● Consigne: Recopiez les lignes depuis la première jusqu'à celle qui contient « 2. The proceeding shall be submitted to World », incluse, en remplaçant « Selected Papers » par « Accepted Papers » sans rien modifier d'autre.

************

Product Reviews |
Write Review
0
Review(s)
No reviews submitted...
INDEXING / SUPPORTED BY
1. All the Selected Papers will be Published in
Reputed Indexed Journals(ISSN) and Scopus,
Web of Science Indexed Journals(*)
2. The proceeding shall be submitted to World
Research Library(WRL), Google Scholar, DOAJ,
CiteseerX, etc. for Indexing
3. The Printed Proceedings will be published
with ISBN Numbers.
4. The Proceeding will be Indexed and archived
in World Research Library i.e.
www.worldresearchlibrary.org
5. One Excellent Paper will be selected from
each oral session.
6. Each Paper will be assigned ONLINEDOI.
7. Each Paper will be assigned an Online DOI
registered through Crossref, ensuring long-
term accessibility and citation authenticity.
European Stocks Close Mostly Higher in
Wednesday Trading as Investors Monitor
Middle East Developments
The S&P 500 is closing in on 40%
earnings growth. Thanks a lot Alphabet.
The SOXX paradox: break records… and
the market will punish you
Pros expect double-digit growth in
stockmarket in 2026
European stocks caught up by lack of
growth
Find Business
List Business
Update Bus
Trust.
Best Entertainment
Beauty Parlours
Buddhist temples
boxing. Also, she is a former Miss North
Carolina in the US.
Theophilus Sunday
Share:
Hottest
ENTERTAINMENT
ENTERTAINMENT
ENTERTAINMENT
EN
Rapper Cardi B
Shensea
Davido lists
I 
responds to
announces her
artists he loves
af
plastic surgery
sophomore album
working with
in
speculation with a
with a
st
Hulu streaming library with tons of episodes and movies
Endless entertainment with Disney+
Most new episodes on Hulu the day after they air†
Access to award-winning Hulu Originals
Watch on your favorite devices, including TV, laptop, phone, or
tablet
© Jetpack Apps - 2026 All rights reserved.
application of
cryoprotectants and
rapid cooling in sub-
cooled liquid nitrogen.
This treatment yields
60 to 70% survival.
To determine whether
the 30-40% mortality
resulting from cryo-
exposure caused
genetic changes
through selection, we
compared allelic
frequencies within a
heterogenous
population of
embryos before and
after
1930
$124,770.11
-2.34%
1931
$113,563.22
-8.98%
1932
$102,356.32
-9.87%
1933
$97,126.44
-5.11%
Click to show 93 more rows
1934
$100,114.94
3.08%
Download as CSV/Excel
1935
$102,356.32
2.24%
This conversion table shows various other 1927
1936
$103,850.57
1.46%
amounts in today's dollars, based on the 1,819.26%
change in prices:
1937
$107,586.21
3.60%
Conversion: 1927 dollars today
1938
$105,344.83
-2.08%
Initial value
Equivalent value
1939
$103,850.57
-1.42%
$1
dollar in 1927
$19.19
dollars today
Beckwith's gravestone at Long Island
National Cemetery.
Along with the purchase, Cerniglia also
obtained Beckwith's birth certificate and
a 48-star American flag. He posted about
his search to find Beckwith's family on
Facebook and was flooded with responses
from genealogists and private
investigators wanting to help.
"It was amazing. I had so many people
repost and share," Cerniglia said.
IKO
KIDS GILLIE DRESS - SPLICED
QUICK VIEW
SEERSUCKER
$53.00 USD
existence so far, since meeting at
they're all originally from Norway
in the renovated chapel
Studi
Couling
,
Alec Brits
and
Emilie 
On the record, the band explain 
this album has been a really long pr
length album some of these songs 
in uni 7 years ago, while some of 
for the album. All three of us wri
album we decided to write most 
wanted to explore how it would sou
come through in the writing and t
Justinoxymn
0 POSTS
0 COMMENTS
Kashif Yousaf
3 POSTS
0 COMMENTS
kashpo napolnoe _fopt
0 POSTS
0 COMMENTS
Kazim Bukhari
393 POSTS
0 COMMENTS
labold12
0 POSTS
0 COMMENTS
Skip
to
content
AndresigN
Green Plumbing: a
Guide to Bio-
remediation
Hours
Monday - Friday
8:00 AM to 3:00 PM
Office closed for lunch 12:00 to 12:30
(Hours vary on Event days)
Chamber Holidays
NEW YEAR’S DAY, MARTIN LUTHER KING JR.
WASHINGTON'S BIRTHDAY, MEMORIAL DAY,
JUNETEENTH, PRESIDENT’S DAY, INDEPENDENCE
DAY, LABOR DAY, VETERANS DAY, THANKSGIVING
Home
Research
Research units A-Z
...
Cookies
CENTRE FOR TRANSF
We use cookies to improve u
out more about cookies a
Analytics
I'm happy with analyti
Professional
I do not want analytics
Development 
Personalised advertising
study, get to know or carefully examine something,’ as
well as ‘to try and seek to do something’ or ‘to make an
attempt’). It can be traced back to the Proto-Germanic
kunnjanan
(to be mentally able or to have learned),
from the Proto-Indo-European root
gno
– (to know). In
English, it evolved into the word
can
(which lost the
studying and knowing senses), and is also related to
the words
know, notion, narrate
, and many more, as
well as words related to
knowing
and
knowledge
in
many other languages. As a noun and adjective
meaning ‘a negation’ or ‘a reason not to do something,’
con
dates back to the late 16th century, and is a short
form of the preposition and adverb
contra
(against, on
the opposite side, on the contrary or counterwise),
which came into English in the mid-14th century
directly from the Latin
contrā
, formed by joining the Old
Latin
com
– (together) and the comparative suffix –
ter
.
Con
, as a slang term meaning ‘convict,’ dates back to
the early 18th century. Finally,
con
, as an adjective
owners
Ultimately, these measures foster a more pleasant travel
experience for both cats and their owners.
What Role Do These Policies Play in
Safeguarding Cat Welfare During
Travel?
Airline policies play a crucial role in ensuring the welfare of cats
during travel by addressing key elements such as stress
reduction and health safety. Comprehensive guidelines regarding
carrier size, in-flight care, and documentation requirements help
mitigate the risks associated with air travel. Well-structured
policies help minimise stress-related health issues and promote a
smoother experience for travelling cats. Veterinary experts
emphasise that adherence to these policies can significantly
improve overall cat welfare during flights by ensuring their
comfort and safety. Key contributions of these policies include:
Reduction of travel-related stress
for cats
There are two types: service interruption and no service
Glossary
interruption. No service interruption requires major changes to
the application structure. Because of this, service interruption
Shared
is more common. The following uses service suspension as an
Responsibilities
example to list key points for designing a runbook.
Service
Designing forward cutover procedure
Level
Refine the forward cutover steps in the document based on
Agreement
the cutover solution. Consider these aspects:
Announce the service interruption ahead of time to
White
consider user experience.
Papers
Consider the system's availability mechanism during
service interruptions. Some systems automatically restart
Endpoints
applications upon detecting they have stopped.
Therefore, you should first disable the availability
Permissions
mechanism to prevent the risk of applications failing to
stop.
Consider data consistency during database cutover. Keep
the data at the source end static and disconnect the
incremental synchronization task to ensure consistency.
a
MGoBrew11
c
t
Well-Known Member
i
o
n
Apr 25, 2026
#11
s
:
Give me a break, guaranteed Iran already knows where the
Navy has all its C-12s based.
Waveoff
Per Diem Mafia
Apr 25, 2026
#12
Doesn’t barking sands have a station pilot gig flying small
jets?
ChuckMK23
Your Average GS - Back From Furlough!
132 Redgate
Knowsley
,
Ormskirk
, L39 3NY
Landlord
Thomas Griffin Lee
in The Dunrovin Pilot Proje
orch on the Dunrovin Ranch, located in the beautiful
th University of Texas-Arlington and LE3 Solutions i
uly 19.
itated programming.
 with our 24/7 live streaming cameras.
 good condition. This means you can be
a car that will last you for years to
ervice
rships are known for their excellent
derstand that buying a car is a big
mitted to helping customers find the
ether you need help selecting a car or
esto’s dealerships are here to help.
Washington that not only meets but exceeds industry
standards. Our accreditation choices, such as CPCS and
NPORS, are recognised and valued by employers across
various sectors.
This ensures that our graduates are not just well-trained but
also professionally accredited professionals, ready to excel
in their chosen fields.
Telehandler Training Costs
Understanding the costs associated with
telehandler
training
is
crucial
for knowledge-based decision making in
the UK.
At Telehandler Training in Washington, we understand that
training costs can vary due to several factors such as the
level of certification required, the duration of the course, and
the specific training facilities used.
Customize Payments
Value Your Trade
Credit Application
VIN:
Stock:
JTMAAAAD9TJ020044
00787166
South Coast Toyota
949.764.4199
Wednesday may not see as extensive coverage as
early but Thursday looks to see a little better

************

● Corrigé:
Product Reviews |
Write Review
0
Review(s)
No reviews submitted...
INDEXING / SUPPORTED BY
1. All the Accepted Papers will be Published in
Reputed Indexed Journals(ISSN) and Scopus,
Web of Science Indexed Journals(*)
2. The proceeding shall be submitted to World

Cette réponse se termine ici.